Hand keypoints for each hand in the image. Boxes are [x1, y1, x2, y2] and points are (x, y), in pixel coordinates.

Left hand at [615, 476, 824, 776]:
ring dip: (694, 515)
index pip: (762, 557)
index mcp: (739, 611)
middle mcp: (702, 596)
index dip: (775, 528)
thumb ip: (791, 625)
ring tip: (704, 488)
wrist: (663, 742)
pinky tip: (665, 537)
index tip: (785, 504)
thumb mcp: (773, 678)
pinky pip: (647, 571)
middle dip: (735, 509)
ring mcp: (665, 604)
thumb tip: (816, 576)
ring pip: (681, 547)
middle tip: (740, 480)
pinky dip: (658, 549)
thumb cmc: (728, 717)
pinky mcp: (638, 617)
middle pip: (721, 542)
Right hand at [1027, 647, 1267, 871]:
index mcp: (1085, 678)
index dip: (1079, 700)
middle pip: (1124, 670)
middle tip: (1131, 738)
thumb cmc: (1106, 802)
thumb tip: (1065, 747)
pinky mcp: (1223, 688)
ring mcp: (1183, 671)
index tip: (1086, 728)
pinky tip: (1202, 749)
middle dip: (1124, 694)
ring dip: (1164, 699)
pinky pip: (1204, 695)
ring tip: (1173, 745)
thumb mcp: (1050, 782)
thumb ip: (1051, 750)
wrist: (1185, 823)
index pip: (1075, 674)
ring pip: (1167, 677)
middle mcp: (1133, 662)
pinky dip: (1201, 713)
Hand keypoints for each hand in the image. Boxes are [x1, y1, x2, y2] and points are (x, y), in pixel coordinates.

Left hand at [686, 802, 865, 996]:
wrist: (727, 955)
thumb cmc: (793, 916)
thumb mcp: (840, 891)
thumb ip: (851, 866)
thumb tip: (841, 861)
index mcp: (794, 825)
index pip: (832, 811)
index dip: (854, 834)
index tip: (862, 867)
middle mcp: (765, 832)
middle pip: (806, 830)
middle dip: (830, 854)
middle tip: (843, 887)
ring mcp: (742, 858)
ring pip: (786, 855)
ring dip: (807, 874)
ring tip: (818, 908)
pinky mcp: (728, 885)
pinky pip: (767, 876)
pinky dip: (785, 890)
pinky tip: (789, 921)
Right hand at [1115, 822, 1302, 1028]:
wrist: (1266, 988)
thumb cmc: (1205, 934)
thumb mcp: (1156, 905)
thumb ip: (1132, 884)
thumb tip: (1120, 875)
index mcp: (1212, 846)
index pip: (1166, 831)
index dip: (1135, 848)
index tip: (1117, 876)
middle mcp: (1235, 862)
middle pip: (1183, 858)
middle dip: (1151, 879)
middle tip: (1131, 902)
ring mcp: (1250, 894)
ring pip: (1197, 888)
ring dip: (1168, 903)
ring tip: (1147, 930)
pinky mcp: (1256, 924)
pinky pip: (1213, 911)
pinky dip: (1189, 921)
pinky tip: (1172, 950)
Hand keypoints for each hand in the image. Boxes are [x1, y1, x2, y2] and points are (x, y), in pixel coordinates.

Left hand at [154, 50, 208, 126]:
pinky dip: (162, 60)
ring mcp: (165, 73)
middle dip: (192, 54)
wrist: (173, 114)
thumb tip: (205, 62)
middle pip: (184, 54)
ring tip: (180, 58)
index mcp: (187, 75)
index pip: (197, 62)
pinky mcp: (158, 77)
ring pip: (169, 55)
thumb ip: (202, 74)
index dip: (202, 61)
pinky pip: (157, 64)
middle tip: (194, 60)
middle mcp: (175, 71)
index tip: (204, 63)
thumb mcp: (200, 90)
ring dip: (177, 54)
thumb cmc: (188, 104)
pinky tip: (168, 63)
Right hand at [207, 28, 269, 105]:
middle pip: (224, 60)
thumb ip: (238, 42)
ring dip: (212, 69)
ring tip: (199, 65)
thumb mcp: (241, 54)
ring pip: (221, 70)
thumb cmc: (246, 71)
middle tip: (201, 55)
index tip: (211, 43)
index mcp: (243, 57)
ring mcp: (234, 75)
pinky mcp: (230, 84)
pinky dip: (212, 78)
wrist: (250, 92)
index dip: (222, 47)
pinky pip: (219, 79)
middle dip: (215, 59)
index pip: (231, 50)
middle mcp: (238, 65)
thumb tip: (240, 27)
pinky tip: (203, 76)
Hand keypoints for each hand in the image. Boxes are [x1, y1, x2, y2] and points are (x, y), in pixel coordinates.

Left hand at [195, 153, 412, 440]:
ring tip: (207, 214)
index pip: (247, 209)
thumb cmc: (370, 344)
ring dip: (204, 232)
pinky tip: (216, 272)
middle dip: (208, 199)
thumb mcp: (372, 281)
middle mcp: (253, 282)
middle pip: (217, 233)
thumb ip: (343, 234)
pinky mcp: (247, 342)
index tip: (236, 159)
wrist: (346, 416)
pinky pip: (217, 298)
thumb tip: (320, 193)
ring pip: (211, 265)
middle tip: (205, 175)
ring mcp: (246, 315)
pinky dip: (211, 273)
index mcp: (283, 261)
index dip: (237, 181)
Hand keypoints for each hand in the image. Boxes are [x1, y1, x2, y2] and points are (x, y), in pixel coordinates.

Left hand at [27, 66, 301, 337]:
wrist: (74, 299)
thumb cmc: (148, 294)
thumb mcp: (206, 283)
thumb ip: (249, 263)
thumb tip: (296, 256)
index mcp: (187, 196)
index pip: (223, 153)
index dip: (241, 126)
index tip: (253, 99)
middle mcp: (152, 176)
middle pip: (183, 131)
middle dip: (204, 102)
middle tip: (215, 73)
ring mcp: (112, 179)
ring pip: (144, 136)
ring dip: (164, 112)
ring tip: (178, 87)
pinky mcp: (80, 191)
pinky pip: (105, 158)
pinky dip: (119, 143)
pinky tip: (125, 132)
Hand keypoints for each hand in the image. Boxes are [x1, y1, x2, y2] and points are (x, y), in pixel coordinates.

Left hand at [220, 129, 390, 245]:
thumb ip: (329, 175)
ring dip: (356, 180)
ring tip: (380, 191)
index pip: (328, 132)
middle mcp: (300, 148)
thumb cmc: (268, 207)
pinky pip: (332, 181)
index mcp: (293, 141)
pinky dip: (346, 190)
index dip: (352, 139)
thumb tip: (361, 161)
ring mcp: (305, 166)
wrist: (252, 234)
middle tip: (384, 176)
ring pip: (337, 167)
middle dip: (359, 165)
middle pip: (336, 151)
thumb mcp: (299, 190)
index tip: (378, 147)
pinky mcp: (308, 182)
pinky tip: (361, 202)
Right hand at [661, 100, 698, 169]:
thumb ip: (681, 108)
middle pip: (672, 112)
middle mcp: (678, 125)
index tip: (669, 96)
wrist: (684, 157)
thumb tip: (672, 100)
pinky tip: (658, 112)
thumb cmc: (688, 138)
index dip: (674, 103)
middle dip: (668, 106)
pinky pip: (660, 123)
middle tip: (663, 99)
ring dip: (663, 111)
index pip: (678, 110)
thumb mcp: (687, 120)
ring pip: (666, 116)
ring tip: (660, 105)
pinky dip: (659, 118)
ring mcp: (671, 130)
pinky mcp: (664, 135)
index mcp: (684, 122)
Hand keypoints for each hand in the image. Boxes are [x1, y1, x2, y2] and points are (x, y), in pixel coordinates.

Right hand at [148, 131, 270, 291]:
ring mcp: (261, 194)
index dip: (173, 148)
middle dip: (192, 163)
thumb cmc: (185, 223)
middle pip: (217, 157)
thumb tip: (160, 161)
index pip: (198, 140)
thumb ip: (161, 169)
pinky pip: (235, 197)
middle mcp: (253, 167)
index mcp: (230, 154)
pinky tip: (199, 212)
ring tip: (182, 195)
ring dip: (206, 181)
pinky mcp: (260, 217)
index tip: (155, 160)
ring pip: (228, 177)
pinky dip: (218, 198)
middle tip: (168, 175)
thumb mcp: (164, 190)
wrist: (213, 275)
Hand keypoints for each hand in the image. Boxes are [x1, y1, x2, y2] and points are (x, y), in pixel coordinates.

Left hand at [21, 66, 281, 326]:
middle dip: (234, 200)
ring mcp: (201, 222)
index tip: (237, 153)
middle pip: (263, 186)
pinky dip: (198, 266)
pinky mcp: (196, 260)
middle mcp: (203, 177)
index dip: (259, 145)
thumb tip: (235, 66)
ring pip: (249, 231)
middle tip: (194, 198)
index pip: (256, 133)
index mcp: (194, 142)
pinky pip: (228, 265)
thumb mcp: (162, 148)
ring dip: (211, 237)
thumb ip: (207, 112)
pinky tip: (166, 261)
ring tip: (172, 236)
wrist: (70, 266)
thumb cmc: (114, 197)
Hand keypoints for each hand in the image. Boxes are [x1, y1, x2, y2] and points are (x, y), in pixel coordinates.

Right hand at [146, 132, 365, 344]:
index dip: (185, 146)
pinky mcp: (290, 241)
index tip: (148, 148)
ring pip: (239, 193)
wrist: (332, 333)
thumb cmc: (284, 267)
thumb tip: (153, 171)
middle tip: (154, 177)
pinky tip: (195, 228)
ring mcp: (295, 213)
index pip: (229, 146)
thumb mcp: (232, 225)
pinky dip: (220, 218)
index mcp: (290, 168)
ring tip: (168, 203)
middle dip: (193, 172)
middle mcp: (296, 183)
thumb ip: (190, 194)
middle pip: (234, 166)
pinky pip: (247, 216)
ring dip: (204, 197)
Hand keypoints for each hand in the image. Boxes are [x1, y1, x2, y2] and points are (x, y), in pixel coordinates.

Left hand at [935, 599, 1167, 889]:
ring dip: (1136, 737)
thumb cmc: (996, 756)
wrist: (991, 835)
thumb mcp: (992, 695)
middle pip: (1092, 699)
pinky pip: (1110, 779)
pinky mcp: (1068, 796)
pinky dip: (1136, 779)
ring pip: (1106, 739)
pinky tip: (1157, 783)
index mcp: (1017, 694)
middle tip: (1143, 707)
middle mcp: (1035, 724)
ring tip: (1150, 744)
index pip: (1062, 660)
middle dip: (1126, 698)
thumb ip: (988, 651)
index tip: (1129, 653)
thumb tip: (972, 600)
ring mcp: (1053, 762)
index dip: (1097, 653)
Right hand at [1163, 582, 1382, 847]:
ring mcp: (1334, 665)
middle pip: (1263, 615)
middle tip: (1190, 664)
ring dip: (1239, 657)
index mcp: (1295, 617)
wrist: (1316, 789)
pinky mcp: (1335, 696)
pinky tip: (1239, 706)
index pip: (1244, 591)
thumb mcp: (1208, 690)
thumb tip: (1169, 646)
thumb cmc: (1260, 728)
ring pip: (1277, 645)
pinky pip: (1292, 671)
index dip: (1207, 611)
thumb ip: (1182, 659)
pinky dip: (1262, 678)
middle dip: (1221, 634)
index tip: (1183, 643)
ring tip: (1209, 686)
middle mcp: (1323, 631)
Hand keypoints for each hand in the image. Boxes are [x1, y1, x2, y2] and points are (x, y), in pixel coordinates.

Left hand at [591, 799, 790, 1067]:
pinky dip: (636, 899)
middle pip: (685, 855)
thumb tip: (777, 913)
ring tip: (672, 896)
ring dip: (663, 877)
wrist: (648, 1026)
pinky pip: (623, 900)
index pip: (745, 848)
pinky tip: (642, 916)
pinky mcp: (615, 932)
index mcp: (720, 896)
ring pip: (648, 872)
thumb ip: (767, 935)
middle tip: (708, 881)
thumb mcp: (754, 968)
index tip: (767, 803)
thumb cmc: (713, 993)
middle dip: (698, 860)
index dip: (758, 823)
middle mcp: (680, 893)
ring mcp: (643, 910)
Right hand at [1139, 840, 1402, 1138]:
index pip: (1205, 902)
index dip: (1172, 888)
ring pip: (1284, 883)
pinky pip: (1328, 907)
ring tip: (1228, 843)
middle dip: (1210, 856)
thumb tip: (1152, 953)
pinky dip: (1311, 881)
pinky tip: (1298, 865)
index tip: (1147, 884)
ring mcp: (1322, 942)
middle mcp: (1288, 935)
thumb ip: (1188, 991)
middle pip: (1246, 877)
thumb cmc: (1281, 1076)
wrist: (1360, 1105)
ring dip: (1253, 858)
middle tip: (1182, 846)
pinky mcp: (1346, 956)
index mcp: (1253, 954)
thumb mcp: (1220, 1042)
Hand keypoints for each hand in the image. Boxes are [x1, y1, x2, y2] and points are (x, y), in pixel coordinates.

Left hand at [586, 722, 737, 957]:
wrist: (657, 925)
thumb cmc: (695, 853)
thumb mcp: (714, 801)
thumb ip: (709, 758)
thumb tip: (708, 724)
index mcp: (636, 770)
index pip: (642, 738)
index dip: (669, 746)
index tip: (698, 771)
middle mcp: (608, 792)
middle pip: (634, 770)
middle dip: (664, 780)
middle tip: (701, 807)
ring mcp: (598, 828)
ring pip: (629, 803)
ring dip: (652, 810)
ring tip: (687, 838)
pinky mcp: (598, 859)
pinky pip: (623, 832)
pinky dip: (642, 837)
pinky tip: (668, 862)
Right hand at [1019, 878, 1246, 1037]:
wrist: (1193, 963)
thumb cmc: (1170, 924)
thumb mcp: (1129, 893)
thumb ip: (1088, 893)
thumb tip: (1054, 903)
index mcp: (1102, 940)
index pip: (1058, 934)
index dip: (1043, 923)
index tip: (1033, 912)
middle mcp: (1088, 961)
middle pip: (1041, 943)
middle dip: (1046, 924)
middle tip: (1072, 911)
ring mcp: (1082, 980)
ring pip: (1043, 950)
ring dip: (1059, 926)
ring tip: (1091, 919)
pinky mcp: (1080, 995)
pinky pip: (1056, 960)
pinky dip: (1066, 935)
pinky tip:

▬▬▬

Which lines run from the one holding "thumb ip: (988, 651)" through the one holding "index mcp: (720, 896)" in the records above? Repeat them exactly, both included, and nothing more.

ANSWER TO THIS TASK:
thumb ip: (988, 651)
index tip: (1129, 653)
thumb tip: (972, 600)
ring mcp: (1053, 762)
index dip: (1097, 653)
Right hand at [1163, 582, 1382, 847]:
ring mcp: (1334, 665)
middle pip: (1263, 615)
middle tip: (1190, 664)
ring dip: (1239, 657)
index mcp: (1295, 617)
wrist: (1316, 789)
pinky mcp: (1335, 696)
pinky tip: (1239, 706)
index pip: (1244, 591)
thumb mcp: (1208, 690)
thumb tip: (1169, 646)
thumb cmc: (1260, 728)
ring pip: (1277, 645)
pinky pip: (1292, 671)
index dip: (1207, 611)
thumb ip: (1182, 659)
pinky dip: (1262, 678)
middle dip: (1221, 634)
index tip: (1183, 643)
ring tip: (1209, 686)
middle mcp: (1323, 631)
Hand keypoints for each hand in the image. Boxes are [x1, y1, x2, y2] and points are (x, y), in pixel coordinates.

Left hand at [591, 799, 790, 1067]:
pinky dip: (636, 899)
middle pip: (685, 855)
thumb tip: (777, 913)
ring tip: (672, 896)
ring dip: (663, 877)
wrist: (648, 1026)
pinky pip: (623, 900)
index pip: (745, 848)
pinky tip: (642, 916)
pinky mcp: (615, 932)
index mcp: (720, 896)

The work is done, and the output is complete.